Description
I came across today’s topic in kind of a roundabout way. Recently I was rewatching the James Cameron film, Titanic, and as I was watching Rose freeze on her floating piece of wood and pry Jack’s cold dead hands from hers as she whispers "I’ll never let go," it got me wondering just how cold the water actually was when the titanic actually sank. A quick google search told me it was about -2.2 degrees Celsius (or 27 degrees Fahrenheit). And if you’re me and were taught that water freezes at 0 degrees Celsius or 32 degrees Fahrenheit, you may have been stumped by the water’s ability to be colder than “freezing.”
So you do another few google searches and come to find that water doesn’t actually HAVE to freeze at 0 celsius (32 degrees Fahrenheit) and continuing the Titanic example, saltwater, ambient air temperature and the sheer size of the body of water all affect the water’s temperature and ability to freeze. Still with me? Okay but then I started wondering just how cold liquid water can still exist before it HAS to freeze (the answer is -55 degrees Fahrenheit by the way) and then I came across a bit of research about a group of scientists who accidentally created the coldest place in the universe.

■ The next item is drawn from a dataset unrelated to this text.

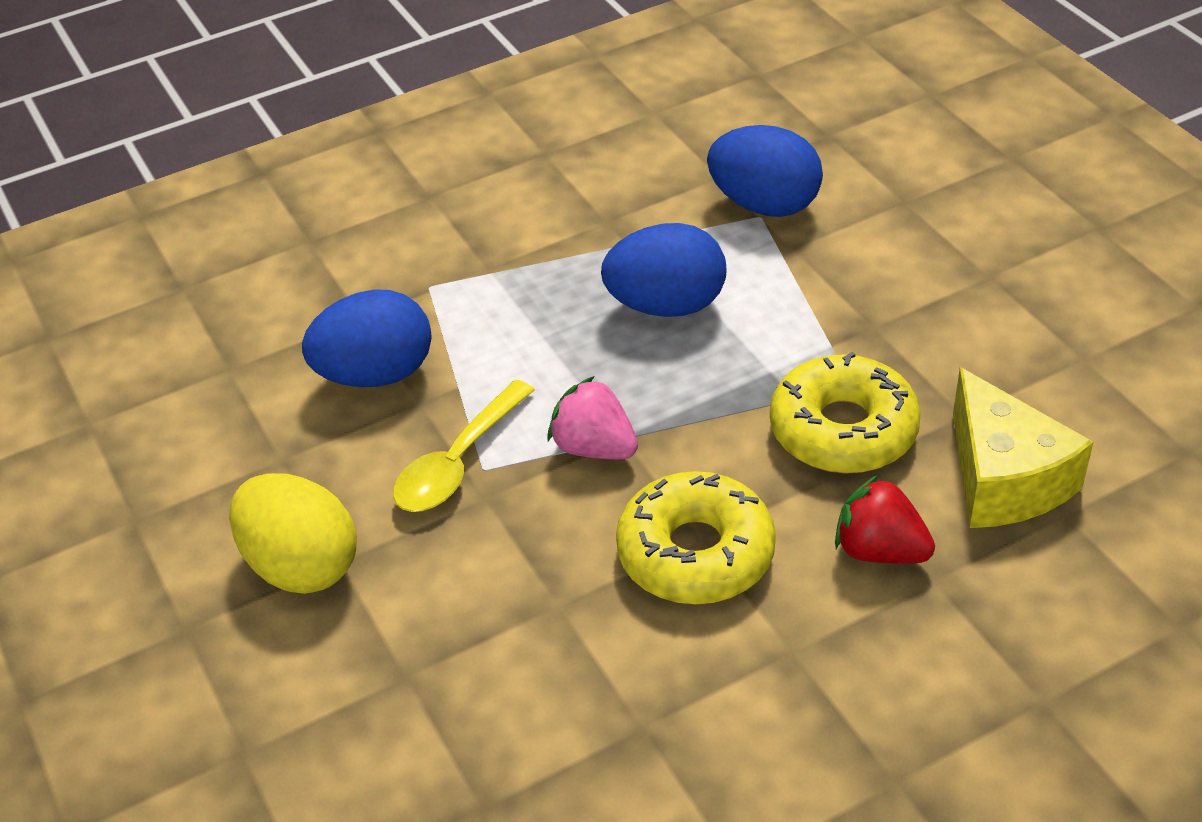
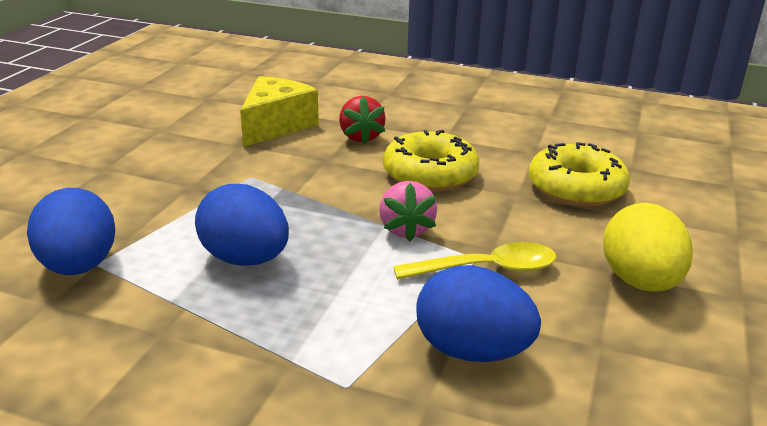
camera: 135 degrees left, 15 degrees down
yellow donut [770,352,921,474] -> yellow donut moved to [529,142,630,207]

This is where today’s episode picks up. I wanted to understand a bit more about this experiment, how it happened, and what its implications are for real world and important applications. Christian Deppner is my guest today who was a member of the team that created this ultra cold capsule of atoms while researching what’s called internal wave interferometry. By using a tall drop tower that simulates anti-gravity conditions, Christian and his team at the Center for Applied Space Technology and Microgravity (ZARM) at the University of Bremen in Germany, tried to see how slow they could get a contained cloud of atoms to move and how accurately they could measure this movement, all the while creating atomic movement so slow, it became the coldest place in the universe.